NORTH KOREA'S young leader wants a state visit to China in the latest
move in his push to lift the isolated state out of decades of poverty, but
risks further fraying ties with his only powerful ally by sticking to the
threat of a new nuclear test.
It is not clear whether China
will be prepared to host him, as requested, in September when Beijing will be
preoccupied with its own leadership change. The leadership may also have its
doubts about the unproven Kim Jong-un, who after only four months in office,
defied his giant neighbour by conducting a long-range rocket test.
A source with ties to both
Pyongyang and Beijing told Reuters yesterday that Kim's uncle, Jang Song-thaek,
effectively the second most powerful figure in Pyongyang, had asked for the
visit when he met Chinese leaders on a visit to Beijing last week.
"It will be a state visit.
This was one of the most important missions of Jang Song-thaek's visit,"
the source told Reuters, speaking on condition of anonymity.
China's foreign ministry declined
to comment on the proposed visit, which would be Kim's first trip abroad since
he took office and became the third of his line to rule North Korea.
Kim, in his late 20s, appears to
be trying hard to soften the dour image of his dictator father whom he
succeeded in December.
He has appeared waving and
smiling at public events, even attending a pop concert that included Disney
characters, and at times - just as unusually for a North Korean leader -
accompanied by his wife.
But for most of North Korea's 22
million people, who are among the Asia's poorest, little has changed.

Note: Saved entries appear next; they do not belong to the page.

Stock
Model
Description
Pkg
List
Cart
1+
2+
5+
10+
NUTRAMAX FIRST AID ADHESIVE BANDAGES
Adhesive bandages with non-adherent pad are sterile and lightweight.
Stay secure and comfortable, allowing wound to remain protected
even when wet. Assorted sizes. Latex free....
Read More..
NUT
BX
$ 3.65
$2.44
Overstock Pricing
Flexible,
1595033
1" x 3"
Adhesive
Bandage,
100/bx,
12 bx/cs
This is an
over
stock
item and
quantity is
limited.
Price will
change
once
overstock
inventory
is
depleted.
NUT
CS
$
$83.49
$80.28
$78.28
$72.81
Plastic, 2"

Some analysts see Jang as the
driving force behind the North's promise of economic reform. Kim's uncle made
his trip to China to press its leaders to provide greater backing for an
economy brought to its knees by decades of mismanagement and international
sanctions over missile and nuclear tests.

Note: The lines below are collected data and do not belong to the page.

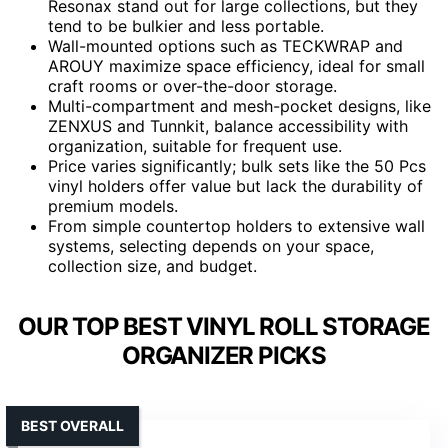
Resonax stand out for large collections, but they
tend to be bulkier and less portable.
Wall-mounted options such as TECKWRAP and
AROUY maximize space efficiency, ideal for small
craft rooms or over-the-door storage.
Multi-compartment and mesh-pocket designs, like
ZENXUS and Tunnkit, balance accessibility with
organization, suitable for frequent use.
Price varies significantly; bulk sets like the 50 Pcs
vinyl holders offer value but lack the durability of
premium models.
From simple countertop holders to extensive wall
systems, selecting depends on your space,
collection size, and budget.
OUR TOP BEST VINYL ROLL STORAGE
ORGANIZER PICKS
BEST OVERALL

Beijing may be loath to host Kim
in September at a time when China is preparing its own leadership change and
because of the April rocket test, analysts said.

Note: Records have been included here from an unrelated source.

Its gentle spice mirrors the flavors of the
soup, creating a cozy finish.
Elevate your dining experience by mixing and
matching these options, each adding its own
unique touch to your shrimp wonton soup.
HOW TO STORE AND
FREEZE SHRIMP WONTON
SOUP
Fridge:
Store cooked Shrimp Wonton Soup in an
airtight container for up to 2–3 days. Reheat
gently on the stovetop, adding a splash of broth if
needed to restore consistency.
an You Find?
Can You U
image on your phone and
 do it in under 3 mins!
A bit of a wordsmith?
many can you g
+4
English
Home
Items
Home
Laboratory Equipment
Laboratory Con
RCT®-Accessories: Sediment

"North Korea has been nice
to China only in the past one and half months," said Shi Yinhong, a
professor of international relations at Renmin University in Beijing.
"Heaven knows whether North
Korea will change again in a few months."
The proposed visit also comes
when there are doubts over how willing Chinese companies are to put money in
their neighbour, with its complex and contradictory investment laws.
One Chinese mining company this
month took the rare step of turning to the Internet to air grievances over what
it saw as the North's unfair business practices.
Observers said new special
enterprise zones in North Korea, aimed at building up business with China, have
met with little or limited success. United Nations estimates show that a third
of North Korea's population is malnourished.